The U.S. “strongly disagreed” with Medvedev’s comments Monday, she added.

International protection

Syrian demonstrators have demanded international protection to stop civilian killings, but there has been no hint in the West of any appetite for military action along the lines of the NATO bombing that helped topple Libya’s Muammar Qaddafi.

Intervention would be a daunting prospect in a country in the heart of the volatile Middle East. Syria has three times Libya’s population, supports Palestinian and Lebanese militant groups and has a strong alliance with Iran. It remains formally at war with Israel, retains influence in Lebanon and has a sizeable Kurdish minority in its east.

Assad has announced some reforms such as ending emergency law and launching a “national dialogue.” Opponents say these have made little difference.

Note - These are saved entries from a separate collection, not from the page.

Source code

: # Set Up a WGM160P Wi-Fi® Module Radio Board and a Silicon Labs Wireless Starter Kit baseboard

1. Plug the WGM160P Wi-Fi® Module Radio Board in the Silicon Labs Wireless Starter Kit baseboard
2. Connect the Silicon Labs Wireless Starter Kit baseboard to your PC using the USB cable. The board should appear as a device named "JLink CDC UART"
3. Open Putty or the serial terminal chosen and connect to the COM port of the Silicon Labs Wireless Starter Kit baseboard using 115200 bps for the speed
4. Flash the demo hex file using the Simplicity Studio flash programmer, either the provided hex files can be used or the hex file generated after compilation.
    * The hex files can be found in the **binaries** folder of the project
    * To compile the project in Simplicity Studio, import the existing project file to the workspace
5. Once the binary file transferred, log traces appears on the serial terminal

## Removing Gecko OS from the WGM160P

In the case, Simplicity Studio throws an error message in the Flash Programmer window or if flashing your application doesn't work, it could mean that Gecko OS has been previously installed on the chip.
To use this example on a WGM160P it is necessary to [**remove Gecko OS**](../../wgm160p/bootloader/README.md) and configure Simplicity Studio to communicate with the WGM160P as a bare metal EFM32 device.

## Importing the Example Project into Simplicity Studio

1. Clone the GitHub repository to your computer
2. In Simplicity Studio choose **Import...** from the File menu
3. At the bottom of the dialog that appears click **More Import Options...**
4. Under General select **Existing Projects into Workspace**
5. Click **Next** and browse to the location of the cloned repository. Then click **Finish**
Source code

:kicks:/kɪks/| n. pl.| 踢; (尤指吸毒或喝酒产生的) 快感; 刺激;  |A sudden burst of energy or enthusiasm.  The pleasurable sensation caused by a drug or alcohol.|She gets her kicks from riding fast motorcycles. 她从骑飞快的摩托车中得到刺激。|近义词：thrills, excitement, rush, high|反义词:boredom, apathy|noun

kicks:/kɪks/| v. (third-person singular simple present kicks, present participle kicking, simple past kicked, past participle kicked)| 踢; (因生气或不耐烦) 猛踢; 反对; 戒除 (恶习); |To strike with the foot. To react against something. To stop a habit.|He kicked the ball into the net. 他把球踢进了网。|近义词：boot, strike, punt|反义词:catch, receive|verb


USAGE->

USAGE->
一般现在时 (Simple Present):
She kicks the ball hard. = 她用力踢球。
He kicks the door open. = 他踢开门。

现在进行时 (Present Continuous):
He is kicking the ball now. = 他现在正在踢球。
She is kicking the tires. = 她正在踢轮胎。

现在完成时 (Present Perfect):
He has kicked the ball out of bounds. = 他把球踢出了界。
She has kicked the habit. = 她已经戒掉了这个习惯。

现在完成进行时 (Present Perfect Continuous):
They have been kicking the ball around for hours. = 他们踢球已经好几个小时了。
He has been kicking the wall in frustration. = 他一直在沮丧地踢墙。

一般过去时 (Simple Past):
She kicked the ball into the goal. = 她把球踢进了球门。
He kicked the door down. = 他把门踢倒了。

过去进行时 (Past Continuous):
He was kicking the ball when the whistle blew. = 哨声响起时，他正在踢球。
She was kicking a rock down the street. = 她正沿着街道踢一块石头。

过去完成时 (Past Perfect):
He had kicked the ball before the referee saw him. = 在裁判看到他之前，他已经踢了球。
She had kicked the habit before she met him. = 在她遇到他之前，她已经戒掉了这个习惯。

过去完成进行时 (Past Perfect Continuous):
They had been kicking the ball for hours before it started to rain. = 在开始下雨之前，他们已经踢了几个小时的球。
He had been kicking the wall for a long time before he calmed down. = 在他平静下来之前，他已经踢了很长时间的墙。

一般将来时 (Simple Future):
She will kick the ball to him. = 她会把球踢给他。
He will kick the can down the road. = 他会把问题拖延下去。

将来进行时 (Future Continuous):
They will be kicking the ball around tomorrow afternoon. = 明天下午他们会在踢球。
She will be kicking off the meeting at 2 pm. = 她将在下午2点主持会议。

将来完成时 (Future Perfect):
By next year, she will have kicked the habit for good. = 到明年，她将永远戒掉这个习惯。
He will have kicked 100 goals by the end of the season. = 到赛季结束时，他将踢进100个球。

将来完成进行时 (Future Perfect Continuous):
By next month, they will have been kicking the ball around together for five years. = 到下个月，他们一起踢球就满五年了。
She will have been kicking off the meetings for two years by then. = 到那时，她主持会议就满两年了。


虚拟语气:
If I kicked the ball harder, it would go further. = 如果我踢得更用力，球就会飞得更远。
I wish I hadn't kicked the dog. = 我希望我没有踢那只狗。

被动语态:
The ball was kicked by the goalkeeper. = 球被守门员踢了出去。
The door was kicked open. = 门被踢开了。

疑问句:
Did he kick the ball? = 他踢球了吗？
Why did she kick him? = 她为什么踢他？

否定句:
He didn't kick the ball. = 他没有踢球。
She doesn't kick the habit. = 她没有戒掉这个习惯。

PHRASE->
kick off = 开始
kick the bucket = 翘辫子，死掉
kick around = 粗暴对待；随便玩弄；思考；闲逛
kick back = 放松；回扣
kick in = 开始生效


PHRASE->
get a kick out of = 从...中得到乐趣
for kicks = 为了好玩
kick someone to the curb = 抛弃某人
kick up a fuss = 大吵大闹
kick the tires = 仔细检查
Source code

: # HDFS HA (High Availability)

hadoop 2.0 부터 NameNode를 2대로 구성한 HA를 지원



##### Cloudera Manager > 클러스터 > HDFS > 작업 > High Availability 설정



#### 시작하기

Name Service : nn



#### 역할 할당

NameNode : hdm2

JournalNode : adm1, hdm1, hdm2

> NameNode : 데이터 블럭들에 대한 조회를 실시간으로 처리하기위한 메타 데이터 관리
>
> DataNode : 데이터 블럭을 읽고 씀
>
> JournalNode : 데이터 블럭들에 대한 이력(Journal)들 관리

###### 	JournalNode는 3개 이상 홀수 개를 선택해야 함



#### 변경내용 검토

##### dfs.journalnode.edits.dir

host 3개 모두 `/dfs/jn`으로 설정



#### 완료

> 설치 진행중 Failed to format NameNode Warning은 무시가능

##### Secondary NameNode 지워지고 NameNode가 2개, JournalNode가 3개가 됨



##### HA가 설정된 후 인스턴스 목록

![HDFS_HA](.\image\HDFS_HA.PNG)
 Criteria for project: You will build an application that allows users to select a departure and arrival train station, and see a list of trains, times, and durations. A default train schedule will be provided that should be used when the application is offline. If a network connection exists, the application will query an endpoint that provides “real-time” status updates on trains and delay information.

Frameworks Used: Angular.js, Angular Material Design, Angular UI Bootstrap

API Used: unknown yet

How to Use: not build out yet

Among hundreds of Syrians arrested in recent days was leading psychoanalyst Rafah Nashed, 66, who has been treating people traumatized by the mounting repression, her friends said.

Three lecturers at Aleppo University were also arrested on Monday in the northern city, activists said, as the authorities stepped up arrests against members of the professional class critical of the crackdown.

Security police also arrested overnight Ahmad al-Zu’bi, professor of medicine at Damascus University, who has been helping set up makeshift clinics to treat demonstrators attacked by security forces, with hospitals becoming off-limits for many of the wounded because of raids on medical facilities to arrest injured protesters, rights campaigners said.